--- Passage provided ---
What are the criteria for contributing to development and testing?

Arto Pekkanen isoa at kapsi.fi
Sat Feb 20 21:55:17 UTC 2016


Bertram Scharpf kirjoitti 18.02.2016 19:25:
>> You can read the various documents found at
>> https://www.freebsd.org/docs/books.html for some
>> information and introduction, but beyond that you are
>> pretty much on your own as far as I can tell.
> 
> This is exactly what I meant. They point you to a web page
> that you can easily find by Google or that you have already
> found, and that is generic enough to involve you for hours
> before you dare to ask another question. Q.E.D.
> 
>> If you are waiting for someone to hold your hand and guide
>> you while you get up to speed with FreeBSD development,
>> then you may have to wait a very long time.
> 
> That's the last straw. If nothing else helps to get rid of
> you, they become insulting and tell you how lazy, dumb, or
> both you are. Hell, you need a heck of patience to cope with
> those characters.

--- Requirements ---
- 1) Which web address does the FreeBSD mailing-list message give for documents offering information and an introduction?
- 2) Extend the FreeBSD mailing-list message beyond its final sentence.
The data has no connection to the FreeBSD mailing-list message.

--- Excerpted records ---
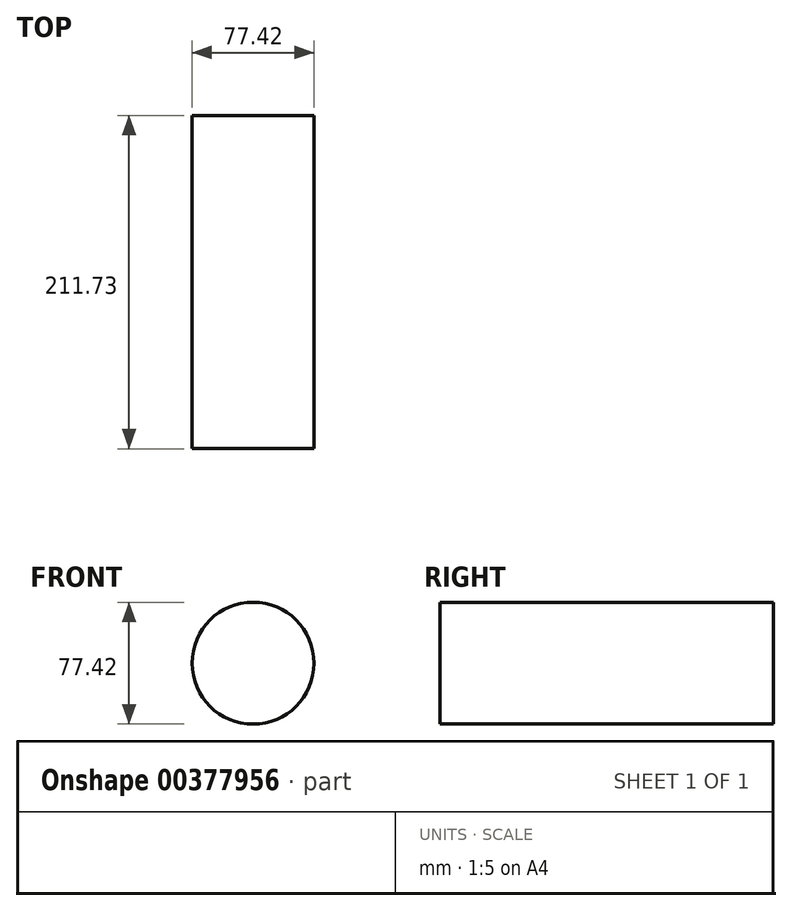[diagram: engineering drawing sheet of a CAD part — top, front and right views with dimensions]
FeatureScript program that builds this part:
annotation { "Feature Type Name" : "Feature", "Feature Type Description" : "" }
export const myFeature = defineFeature(function(context is Context, id is Id, definition is map)
    precondition{}
    {
        {
            var Q0;
            Q0=qCreatedBy(makeId("Front.planeOp"),FACE);
            var sketch = newSketch(context, id + "F0", { "sketchPlane" : qUnion([Q0])});
            skCircle(sketch, "E0", {"center": v(0, 0) * mm, "radius": 38.7 * mm});
            skSolve(sketch);
        }
        {
            var Q0;
            Q0=makeQuery(id+"F0.imprint","IMPRINT",FACE,{"disambiguationData":[TD([[makeQuery(id+"F0.imprint","IMPRINT",EDGE,{"derivedFrom":sQuery(id+"F0.wireOp",EDGE,"E0")}),1.0]])]});
            extrude(context, id + "F1", {"entities" : qUnion([Q0]), "depth" : 211.73 * mm});
        }
    });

--- Replies ---
- 1) https://www.freebsd.org/docs/books.html

- 2)
> 
> Bertram

Hey, hey ... easy dude. He meant no offense. This is a fact; there are 
only a few developers working on this project, and they have to balance 
their schedule with their real lives. This is why it will take longer 
for them to provide newcomers better resources.

And yes, this means that if you want to get started at any specific 
moment, you will have to do a lot of the research yourself while waiting 
for a response. This applies to many areas of FreeBSD development, both 
kernel and userland projects.

If you have a laptop that does not work with the driver, and you manage 
to get it working, the development team will definitely look at merging 
your changes. Of course, if your code differs greatly form the already 
established code base, you can expect that it will be more work to merge 
in your contribution.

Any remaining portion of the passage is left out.